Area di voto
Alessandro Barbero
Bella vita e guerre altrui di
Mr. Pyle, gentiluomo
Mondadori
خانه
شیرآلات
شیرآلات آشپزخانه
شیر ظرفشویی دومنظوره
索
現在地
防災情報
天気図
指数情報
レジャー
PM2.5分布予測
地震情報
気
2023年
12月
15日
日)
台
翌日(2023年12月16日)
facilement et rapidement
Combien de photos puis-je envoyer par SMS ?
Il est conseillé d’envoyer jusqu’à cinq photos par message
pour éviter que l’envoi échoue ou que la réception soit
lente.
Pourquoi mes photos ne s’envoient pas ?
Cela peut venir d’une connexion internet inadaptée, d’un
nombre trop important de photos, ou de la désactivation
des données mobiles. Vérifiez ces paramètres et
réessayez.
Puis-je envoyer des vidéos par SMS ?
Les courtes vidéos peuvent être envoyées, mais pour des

--

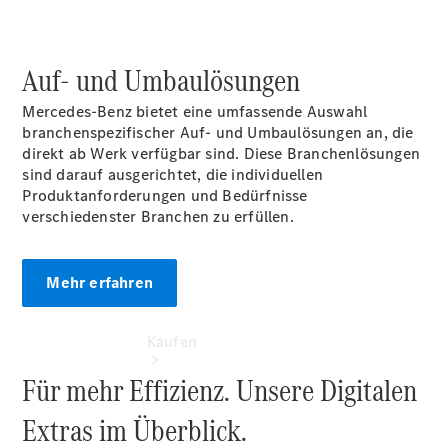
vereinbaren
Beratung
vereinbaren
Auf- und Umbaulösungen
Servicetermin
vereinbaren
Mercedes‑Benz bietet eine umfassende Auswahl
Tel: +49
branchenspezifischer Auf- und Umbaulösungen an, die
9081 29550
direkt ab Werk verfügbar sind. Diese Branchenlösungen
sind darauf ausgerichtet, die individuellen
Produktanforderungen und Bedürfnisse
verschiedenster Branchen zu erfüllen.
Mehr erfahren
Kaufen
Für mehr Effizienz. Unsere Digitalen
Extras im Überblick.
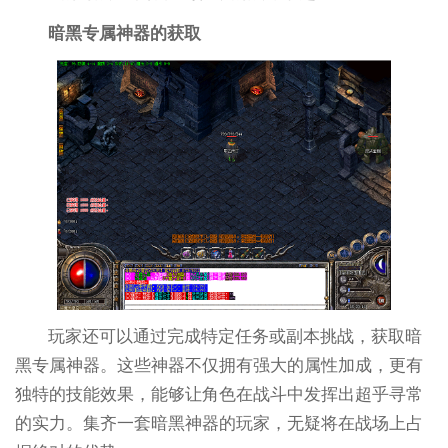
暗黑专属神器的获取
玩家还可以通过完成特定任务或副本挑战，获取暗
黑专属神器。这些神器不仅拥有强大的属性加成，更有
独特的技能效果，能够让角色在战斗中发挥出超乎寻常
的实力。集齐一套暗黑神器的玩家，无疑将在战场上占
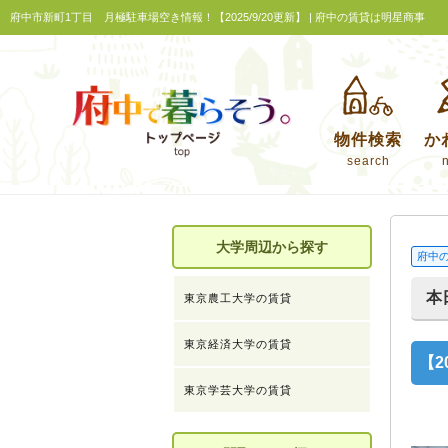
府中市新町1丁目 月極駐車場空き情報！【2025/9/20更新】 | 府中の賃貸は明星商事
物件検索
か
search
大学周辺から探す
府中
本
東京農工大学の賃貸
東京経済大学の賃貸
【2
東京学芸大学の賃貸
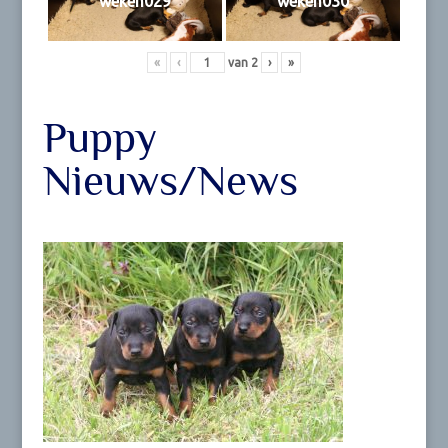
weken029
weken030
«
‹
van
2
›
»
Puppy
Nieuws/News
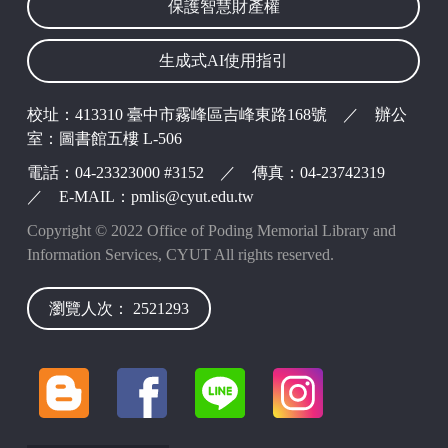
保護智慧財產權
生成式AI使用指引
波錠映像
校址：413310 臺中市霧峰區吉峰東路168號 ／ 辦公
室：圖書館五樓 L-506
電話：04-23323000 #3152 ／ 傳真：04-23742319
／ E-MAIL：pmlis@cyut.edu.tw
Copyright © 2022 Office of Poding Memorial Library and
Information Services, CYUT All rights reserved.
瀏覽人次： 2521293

--

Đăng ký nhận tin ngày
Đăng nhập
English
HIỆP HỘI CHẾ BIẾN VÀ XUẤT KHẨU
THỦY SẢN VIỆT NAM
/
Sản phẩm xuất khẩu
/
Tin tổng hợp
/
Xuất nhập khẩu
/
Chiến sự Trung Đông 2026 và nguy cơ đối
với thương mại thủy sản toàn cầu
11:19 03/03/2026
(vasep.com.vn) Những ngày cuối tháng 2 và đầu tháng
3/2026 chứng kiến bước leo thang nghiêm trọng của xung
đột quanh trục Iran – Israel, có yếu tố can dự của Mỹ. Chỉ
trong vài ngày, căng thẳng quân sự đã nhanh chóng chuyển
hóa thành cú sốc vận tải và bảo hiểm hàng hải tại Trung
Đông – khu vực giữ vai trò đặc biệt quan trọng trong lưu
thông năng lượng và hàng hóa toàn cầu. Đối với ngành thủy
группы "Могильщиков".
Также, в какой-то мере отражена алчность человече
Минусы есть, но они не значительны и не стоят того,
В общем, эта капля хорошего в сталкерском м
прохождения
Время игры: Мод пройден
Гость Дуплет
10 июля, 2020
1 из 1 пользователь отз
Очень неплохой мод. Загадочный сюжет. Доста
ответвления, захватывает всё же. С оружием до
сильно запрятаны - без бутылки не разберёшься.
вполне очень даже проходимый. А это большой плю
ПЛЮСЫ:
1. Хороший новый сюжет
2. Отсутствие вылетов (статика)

What the task requires → Starting from the records above, filter out all lines except those containing the word "trong".

The answer →
trong vài ngày, căng thẳng quân sự đã nhanh chóng chuyển
Đông – khu vực giữ vai trò đặc biệt quan trọng trong lưu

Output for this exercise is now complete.